Polska jednym z niechlubnych liderów Europy
Jego zdaniem obraz, który wyłania się z tego porównania jest zatrważający i świadczy o skali depopulacji Polski. W trakcie epidemii, czyli od marca 2020 roku, łączna liczba ofiar (zgony nadmiarowe) to 178 tys. osób. W 2021 roku do połowy listopada zmarło w sumie 450 tys. osób (łącznie, ze wszystkich przyczyn) - te zgony na poniższym wykresie oznaczone są wybijającą się mocno czarną linią. To rekord w stosunku do poprzednich lat, który na koniec roku najprawdopodobniej zaokrągli się do pół miliona. Przerywana linia pokazuje z kolei skalę zgonów od początku pandemii, ale z odjęciem ofiar COVID-19 ujętych w oficjalnych rejestrach - ta linia nadal znacząco wybija się ponad statystyki z poprzednich lat, co pokazuje, jak dużo zgonów umknęło covidowym raportom.

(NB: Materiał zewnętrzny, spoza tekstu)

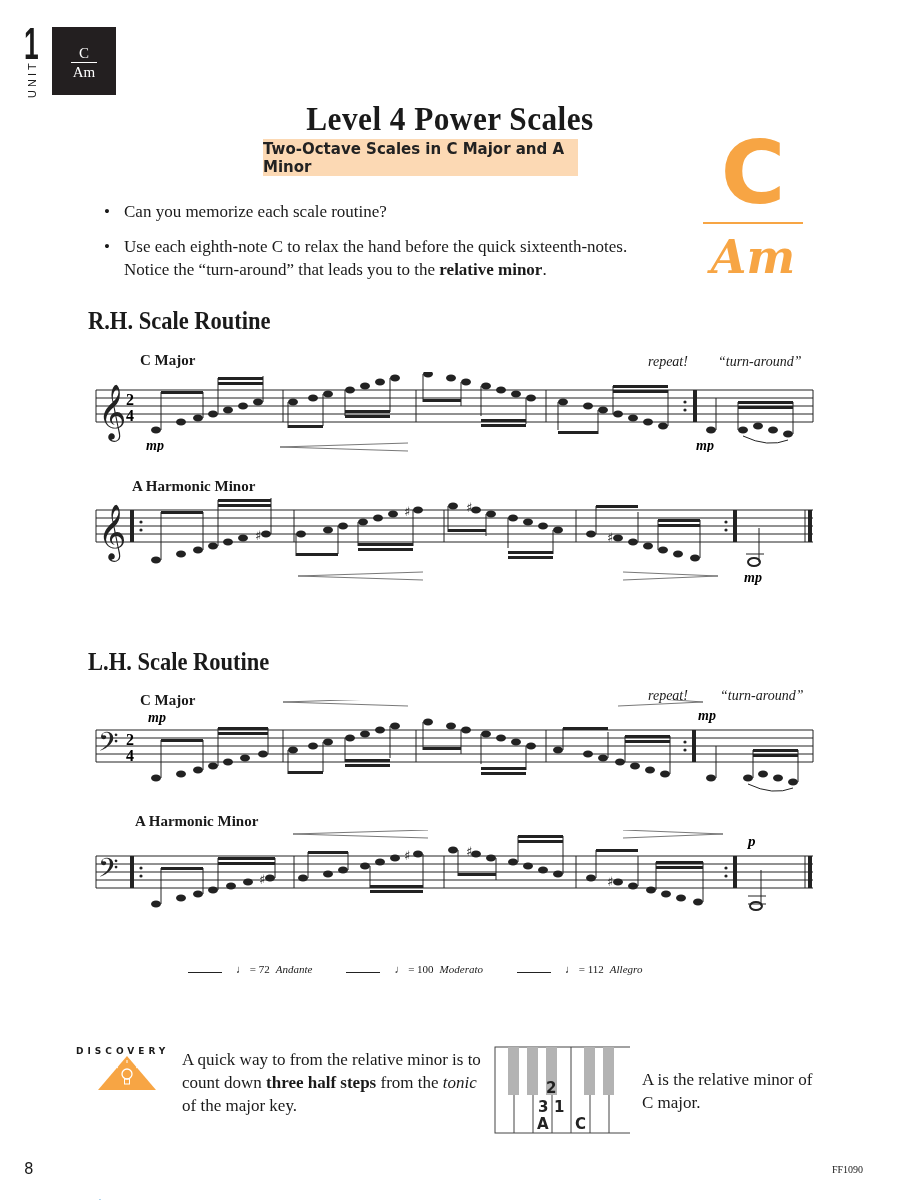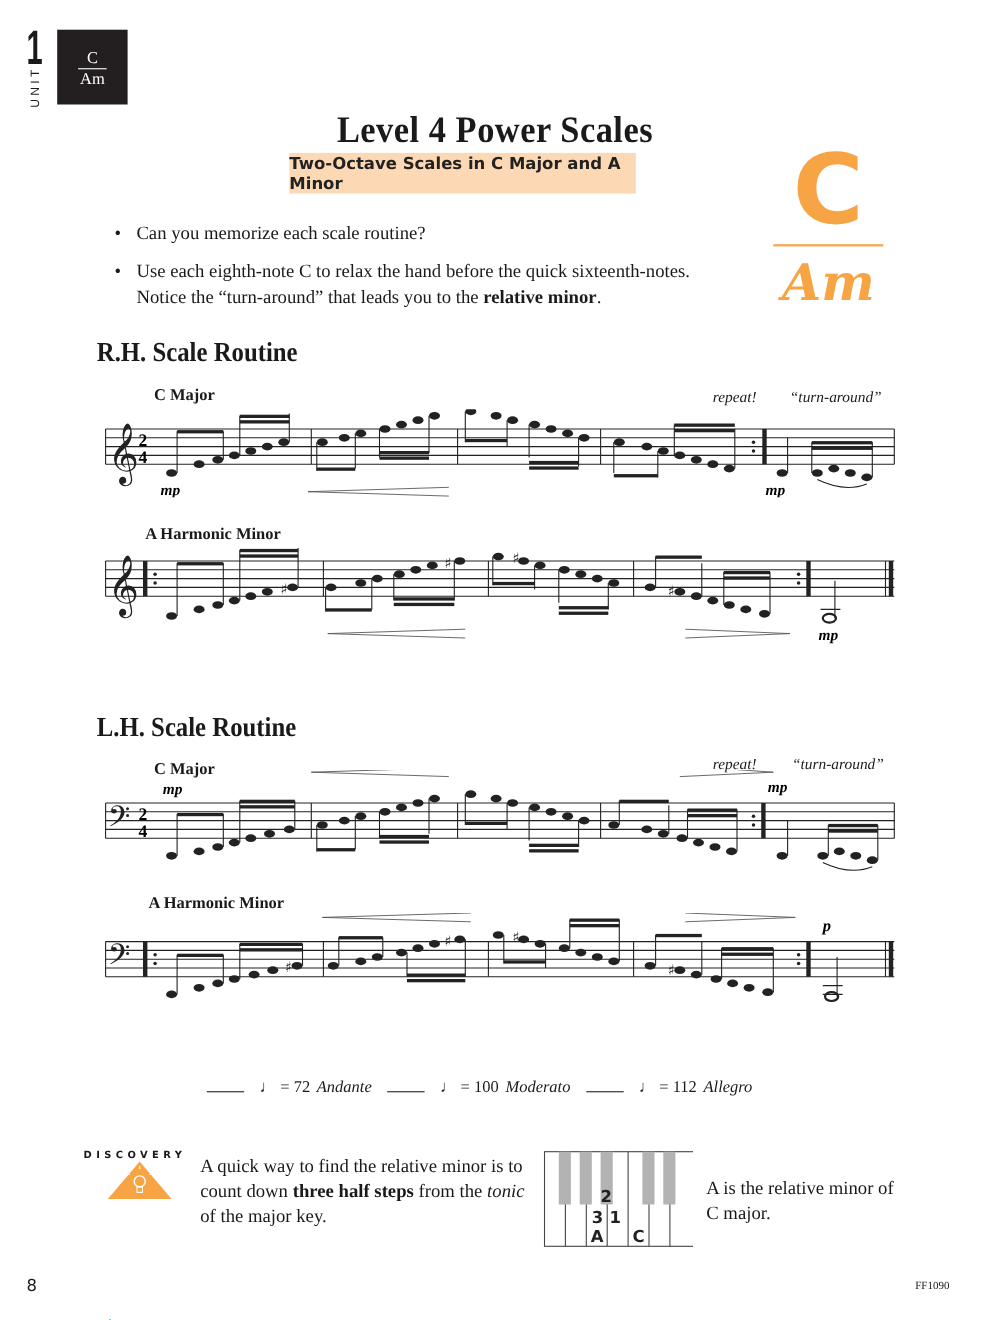--- a/index.html
+++ b/index.html
@@ -38,7 +38,7 @@
   .staff-svg { position:absolute; left:88px; }
   .music-label { font-family:"Liberation Serif", serif; font-weight:bold; font-size:15px; }
   
-  .tempo { left:188px; top:960px; font-size:15px; display:flex; gap:14px;margin-top:20px; }
+  .tempo { left:188px; top:960px; font-size:11px; display:flex; gap:34px; }
   .tempo .item { display:flex; align-items:baseline; gap:6px; }
   .tempo .blank { display:inline-block; width:34px; border-bottom:1px solid #222; height:12px; margin-right:8px; }
   .tempo .mark { font-style:italic; }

Trwa ładowanie wpisu: twitter
- Rządzący politycy powinni być szczegółowo rozliczani przez media z tragicznego bilansu epidemii. Na tle innych europejskich krajów jesteśmy jednym z liderów. Możliwe, że wyprzedzają nas tylko Bułgaria i Węgry - mówi dalej Pietrzak.
To aluzja do wypowiedzi ministra zdrowia Adama Niedzielskiego. Przed tygodniem w wywiadzie dla RMF FM szef resortu powiedział, iż nie ma potrzeby zaostrzania restrykcji. - Przypadek lubelskiego i Podlasia pokazuje, że postępowanie, które wdrażamy, jest racjonalne, pragmatyczne i póki co się sprawdza - dowodził.
500 ofiar dziennie. Ciężko zagląda się w szczegóły
- Obserwujemy, że epidemia przetacza się na zachód kraju, za falą zakażeń kroczy w odstępie dwóch tygodni fala zgonów i zmiata ludzi - mówi dalej Pietrzak.
- Kiedy Ministerstwo Zdrowia podaje informację o 500 zgonach dziennie, ta liczba niewiele mówi o samych ofiarach. Można jednak zajrzeć do bardziej szczegółowej ministerialnej bazy BASIW i tam są informacje o osobach z konkretnych miast i powiatów na Lubelszczyźnie. Są dzieci, 20- i 30-latkowie, bez chorób współistniejących. Jak się patrzy na ten gąszcz zapisów, aż trudno o tym myśleć. Stają przed oczami dramaty rodzin - zwierza się farmaceuta.
Tłumaczy, że wśród zgonów nadmiarowych są zarówno osoby ze zdiagnozowanym COVID-19, jak też i te, które postanowiły przechorować w domu, omijając testy i których zgony umknęły oficjalnym statystykom covidowym. Pozostałe ofiary to pacjenci z innymi problemami, którzy w momencie kryzysu służby zdrowia nie otrzymali na czas pomocy lekarskiej.
- Zgony nadmiarowe nasilają się wraz z falami zakażeń, ale na przykład latem nie było ich tak wiele. Dlatego właśnie te dane najlepiej dokumentują rzeczywistą liczbę ofiar epidemii. Nie da się im w żaden sposób zaprzeczyć, bo opierają się o raporty z urzędów stanu cywilnego - tłumaczy Pietrzak.
- Kiedy minie pandemia, jeszcze przez lata będziemy widzieli w statystykach ofiary aktualnego kryzysu w służbie zdrowia, czyli przypadki śmierci po niewykrytych nowotworach i nieleczonych chorobach przewlekłych - podsumowuje rozmówca.